> **DOCUMENT SECTION**
--------------------
ICWA’s former Executive Director Peter Bird Martin, who revived the institute after he took over in 1978 and tirelessly championed its mission for the next 27 years of his tenure, died in Hanover, New Hampshire on November 22 at age 92, his wife Lucretia Martin said.
A former fellow in Africa in the 1950s who went on to a glittering career as a Time Magazine senior editor and a founding editor of Money Magazine before he led ICWA, Peter became a formative influence in the lives of the fellows he mentored for more than a quarter-century.
Peter Bird Martin at Time Magazine
He was born in Philadelphia on July 9, 1929 to William Thornton Martin and Virginia Evelyn (Bird) Martin.
He began writing for Dartmouth’s college newspaper in 1947, then joined the St. Louis Post-Dispatch to cover what he described as “dead bodies in the bottom of elevator shafts, fires, the League of Women Voters and school board elections.”
His interview for the job with City Editor Raymond Crowley was captured in a photo thanks to a chance visit by a Holiday Magazine photographer for an upcoming feature on St. Louis. “He snapped me in my bow-tie and gabardine suit, and Mr. Crowley interviewing me,” Peter wrote in his memoir The Time of My Life.
His father later spoke to the photographer. “Did you see an iconic moment there, the fresh kid reporter being interviewed by the crusty old editor?” he asked.
“No,” the photographer said. “It was the spittoon” next to Crowley’s desk.
Peter interviews for his first job at the St. Louis Post Dispatch (The Time of My Life, by Peter Bird Martin)
Peter’s reporting included exposing a secret campaign by the Anheuser-Busch brewing company opposing the fluoridation of St. Louis’s water supply. His article caught the attention of Walter Rogers, then-executive director of the Institute of Current World Affairs, who wrote Peter suggesting he spend two years in sub-Saharan Africa as an institute fellow.
--------------------
> **RAW DATA**
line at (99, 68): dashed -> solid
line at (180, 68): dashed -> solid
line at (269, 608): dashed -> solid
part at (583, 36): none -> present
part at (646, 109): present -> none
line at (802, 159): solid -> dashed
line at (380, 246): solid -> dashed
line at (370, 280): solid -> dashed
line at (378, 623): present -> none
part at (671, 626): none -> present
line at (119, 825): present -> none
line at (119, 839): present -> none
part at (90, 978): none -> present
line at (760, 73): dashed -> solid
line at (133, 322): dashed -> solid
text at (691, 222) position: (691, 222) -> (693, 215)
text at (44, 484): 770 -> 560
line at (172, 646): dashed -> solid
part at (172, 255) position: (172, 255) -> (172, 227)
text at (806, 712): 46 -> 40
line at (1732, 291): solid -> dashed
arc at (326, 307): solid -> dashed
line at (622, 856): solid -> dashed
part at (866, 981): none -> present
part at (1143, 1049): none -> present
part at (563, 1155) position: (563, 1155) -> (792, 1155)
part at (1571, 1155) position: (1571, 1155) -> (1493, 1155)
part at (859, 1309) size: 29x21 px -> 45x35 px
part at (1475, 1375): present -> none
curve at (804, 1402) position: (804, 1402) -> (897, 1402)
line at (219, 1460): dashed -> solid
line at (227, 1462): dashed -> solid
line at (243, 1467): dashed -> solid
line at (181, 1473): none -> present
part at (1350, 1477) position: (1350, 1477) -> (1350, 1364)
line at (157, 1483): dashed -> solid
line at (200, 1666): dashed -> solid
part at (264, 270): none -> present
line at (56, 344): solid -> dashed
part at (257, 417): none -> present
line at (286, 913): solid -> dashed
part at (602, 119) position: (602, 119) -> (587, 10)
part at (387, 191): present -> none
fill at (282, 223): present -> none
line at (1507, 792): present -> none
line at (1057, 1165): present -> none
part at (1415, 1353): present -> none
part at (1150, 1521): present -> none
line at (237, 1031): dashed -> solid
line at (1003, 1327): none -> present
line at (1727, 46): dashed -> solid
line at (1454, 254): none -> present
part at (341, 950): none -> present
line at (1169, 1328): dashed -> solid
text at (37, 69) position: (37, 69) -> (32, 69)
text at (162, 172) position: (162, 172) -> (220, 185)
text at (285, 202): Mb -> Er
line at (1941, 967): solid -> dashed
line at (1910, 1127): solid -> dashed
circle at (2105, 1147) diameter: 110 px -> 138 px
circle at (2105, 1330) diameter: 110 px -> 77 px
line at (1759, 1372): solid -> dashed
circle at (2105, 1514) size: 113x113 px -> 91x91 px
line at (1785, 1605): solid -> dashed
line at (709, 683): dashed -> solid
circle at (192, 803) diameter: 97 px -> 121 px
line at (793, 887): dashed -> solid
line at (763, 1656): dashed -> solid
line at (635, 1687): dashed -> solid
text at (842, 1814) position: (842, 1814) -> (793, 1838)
--------------------
> **WORK INSTRUCTIONS**
#1 In the obituary of Peter Bird Martin, what did the Holiday Magazine photographer say had caught his eye during the job interview?
#2 Resume the Peter Bird Martin obituary from its last sentence.

> **OUTPUTS FOR THE TASKS**
#1 The spittoon next to Crowley's desk.

#2
En route from St. Louis to Southern Rhodesia, now Zimbabwe, Peter stopped in New York, where he visited Rogers at his 5th Avenue office.
“How often do you want me to write?” Peter asked.
“When you know enough about something to write about it,” Rogers replied, “write about it.”
As a fellow from 1953 to 1955, Peter reported on social, economic and political issues of sub-Saharan Africa during decolonization.
Soon after he arrived, he wrote Southern Rhodesia’s prime minister, Godfrey Huggins, requesting an interview. “Looking back, I guess it took a lot of nerve, but I had turned 24 the month I arrived, and [an] election was scheduled for December,” he wrote. “There was no time to waste.”
Not only did the prime minister meet Peter for lunch at his club but also offered to write letters of introduction to his counterpart in Northern Rhodesia as well as an influential plantation owner. “You shall have them on one condition,” Peter later quoted Huggins as saying. “You will be traveling around, taking the pulse of the electorate… So in return I want to have lunch with you, here, every five or six weeks, and I want you to tell me, in all frankness, how it’s going.”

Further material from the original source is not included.